Ontario PCs want deal with company chosen to run Woodbine Racetrack halted
Codi Wilson, CTV News Toronto
Published Monday, October 30, 2017 12:18PM EDT
Last Updated Monday, October 30, 2017 7:33PM EDT
The Ontario PC Party is calling on the provincial government to halt a multi-billion deal with Great Canadian Gaming, a casino operator that was recently awarded a contract to run OLG Slots at Woodbine Racetrack in Etobicoke.
In August, Great Canadian Gaming and Brookfield Business Partners LP won a bid to run three OLG facilities in the province, including Woodbine, but Ontario PC Finance Critic Vic Fedeli wants the government to put the deal on hold so more information can be gathered about any possible ties the company might have to alleged money-laundering activities at its River Rock Casino Resort in Richmond.
“I think the main impetus is to ensure integrity in the industry. The government continues to say they knew nothing about this but we are asking them to halt, right now, while we gather the facts,” Fedeli said at a news conference Monday.
Great Canadian Gaming denies any wrongdoing and in a statement released earlier this month, the company said it is following “all procedures required” by the B.C. Lottery Corporation.
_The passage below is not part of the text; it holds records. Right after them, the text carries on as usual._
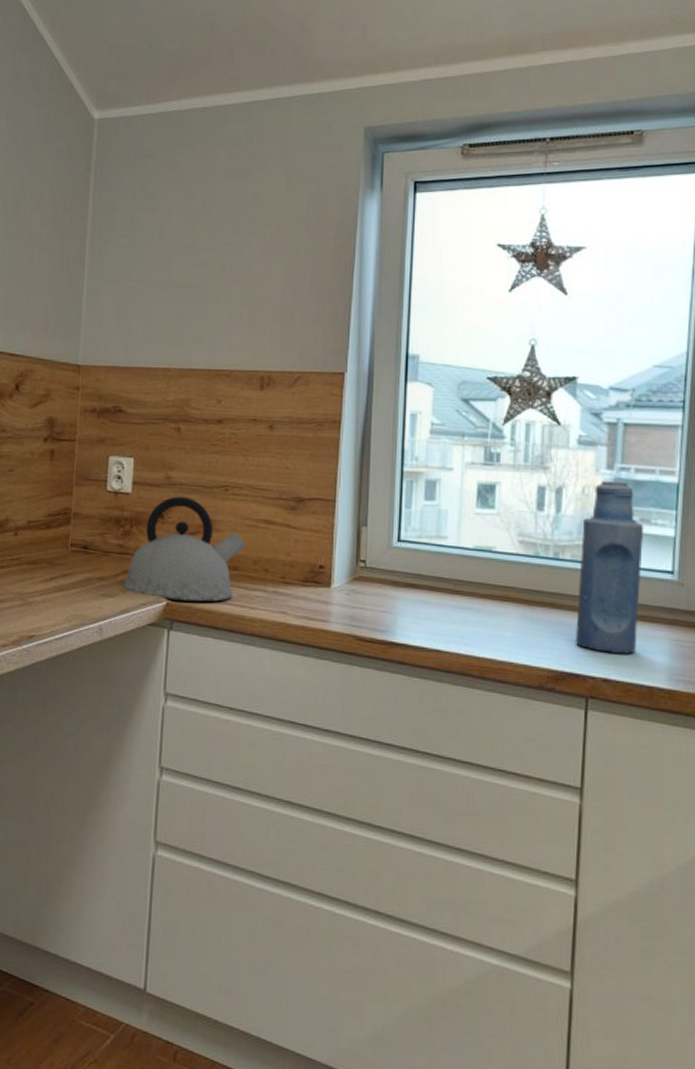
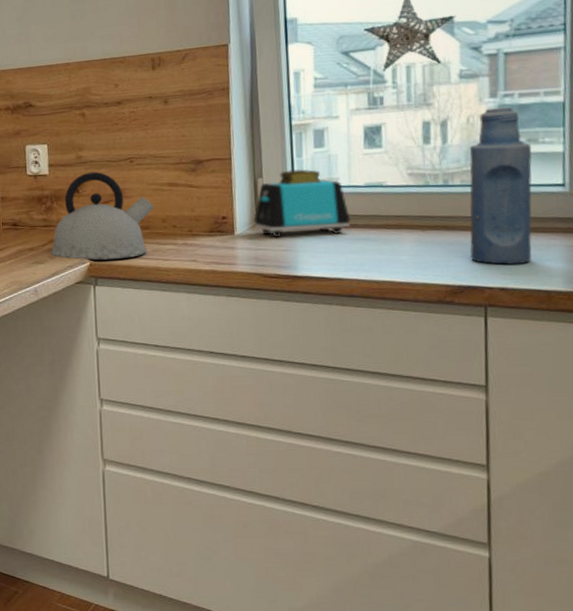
toaster: none [353,521,456,599] -> present [254,169,351,237]

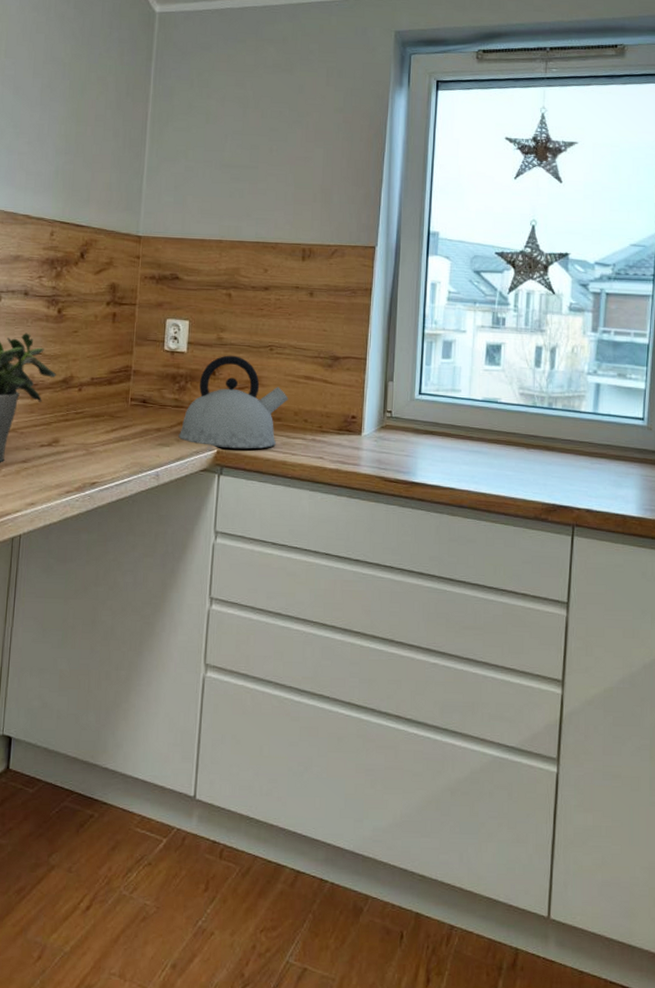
toaster: present [254,169,351,237] -> none [380,376,467,444]
bottle: present [469,107,532,265] -> none [564,342,621,488]

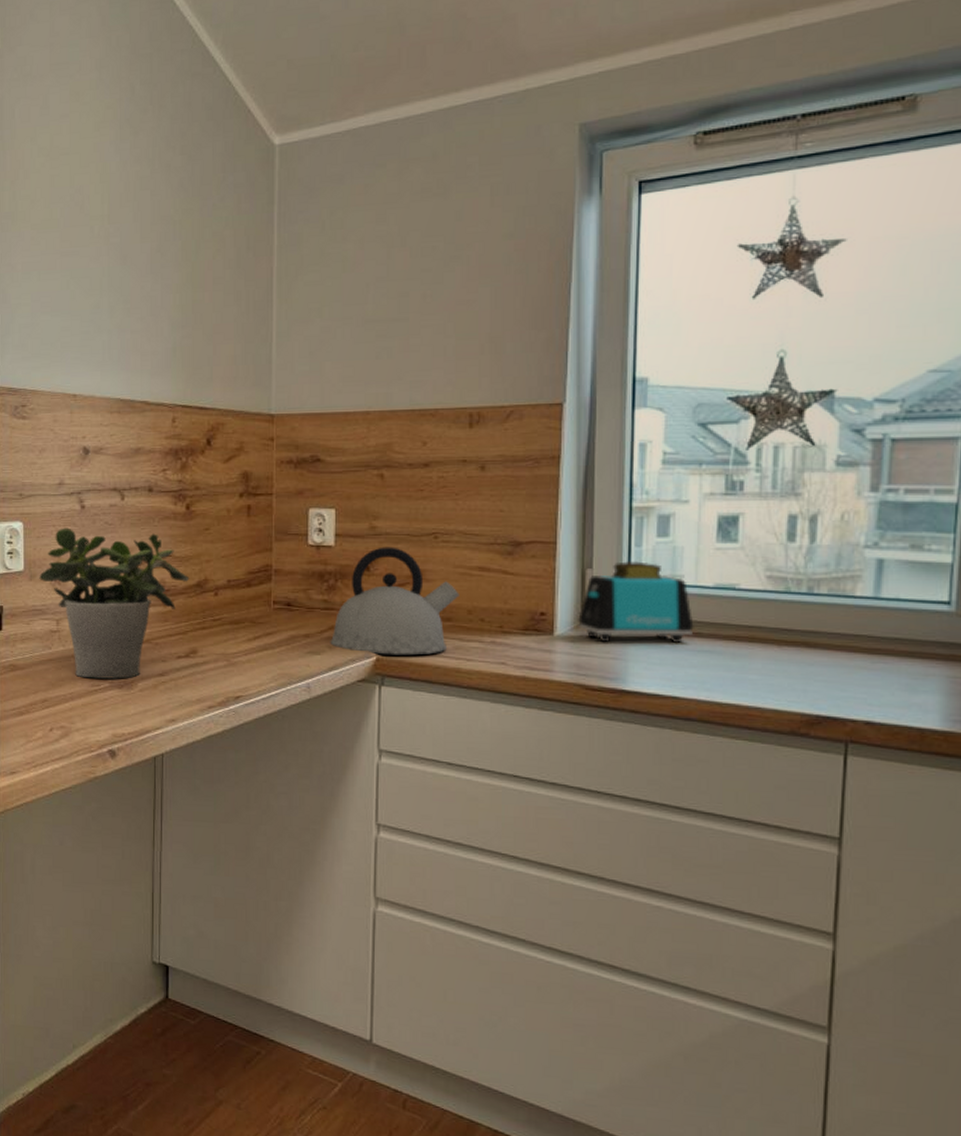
toaster: none [380,376,467,444] -> present [578,561,694,643]

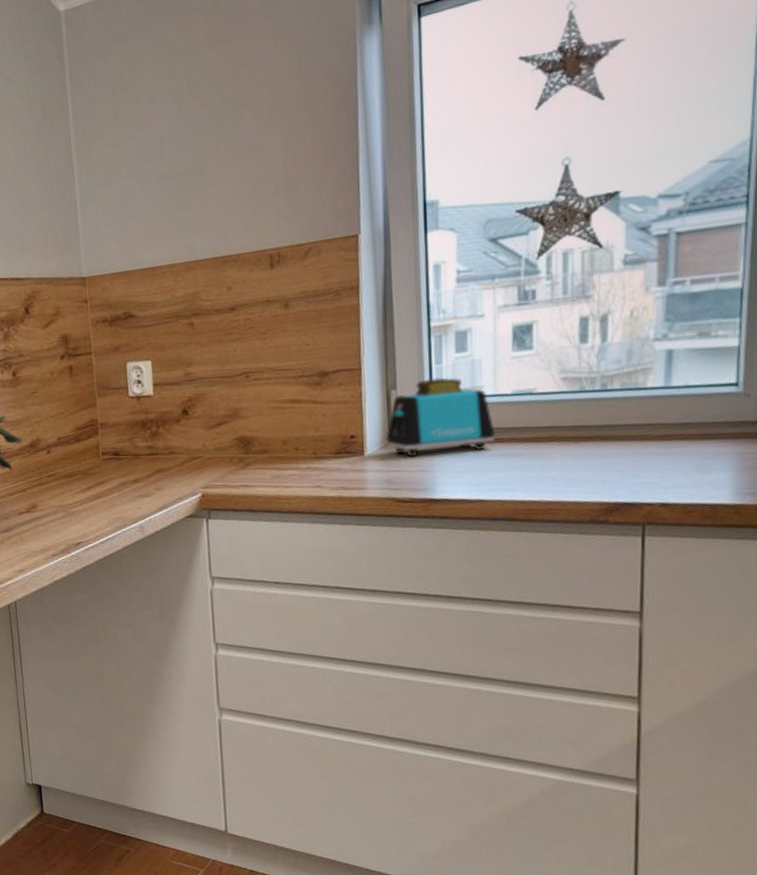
kettle: present [330,547,460,656] -> none [157,389,274,491]

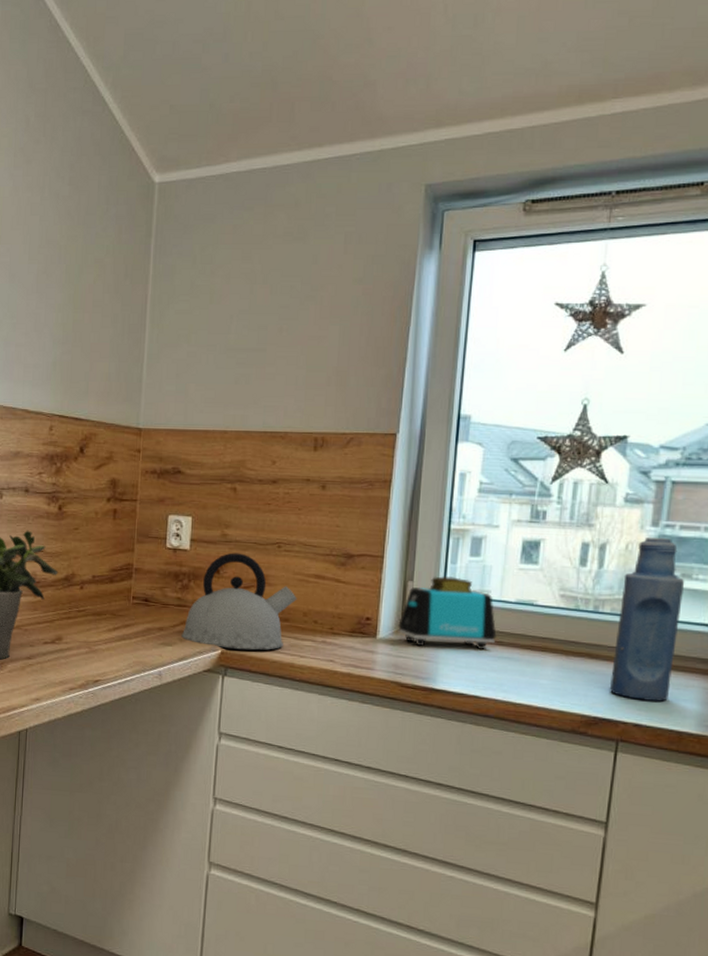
kettle: none [157,389,274,491] -> present [181,552,297,651]
bottle: none [628,296,703,478] -> present [609,537,685,702]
“Contrary to suggestions in certain media reports, to our knowledge our company is not under investigation in any jurisdiction. Our employees followed all procedures required of them by BCLC and we do not believe our company's actions would give cause to initiate any investigation,” the statement read.
“In relation to the recent charges in the RCMP's E-Pirate probe into alleged money laundering activities, Great Canadian initially detected this suspicious activity at River Rock in 2012. Our ongoing monitoring and reporting to BCLC was, in fact, crucial to identifying these individuals to authorities. We are pleased that charges have been laid as an outcome of our collaborative work with BCLC and law enforcement."
Premier Kathleen Wynne said the province is “paying close attention” to the situation.
“There are very clear anti-money-laundering provisions in place. The OLG has those in place but we’ll pay very close attention to it given what’s happened in B.C.,” Wynne said.
“I think it raises questions, which is why the minister has spoken to the OLG.”
The OLG released a statement Monday, saying it takes the integrity of gaming “seriously.”
“OLG has confirmed with B.C. and Ontario regulators that Great Canadian is not under a criminal or regulatory investigation in British Columbia or Ontario for illegal activity involving money laundering. OLG is satisfied that Great Canadian (as part of Ontario Gaming GTA LP) will fulfill the opportunities in the GTA Gaming Bundle in a responsible way,” the statement read.
“OLG undertook an open, fair and competitive procurement overseen by a Fairness Monitor in the selection of OGGLP as the service provider for the GTA bundle. In order to maintain the integrity and independence of procurement, the Province does not play a role in any of OLG's procurement processes, including selecting the service provider for the GTA. Any regulatory or criminal investigation, sanctions or charges against Great Canadian would have required disclosure to OLG under our procurement process.”
Ontario Finance Minister Charles Sousa said if concerns about the company arise, the situation will be dealt with then.
"It is my understanding that there is no investigation of the proponent and the opposition are inferring criminality but that is not the case so I am allowing the process to proceed," Sousa said.
"If there are anti-money laundering concerns or suspicions, of course they should be reviewed and that happens in every type of organization and jurisdiction."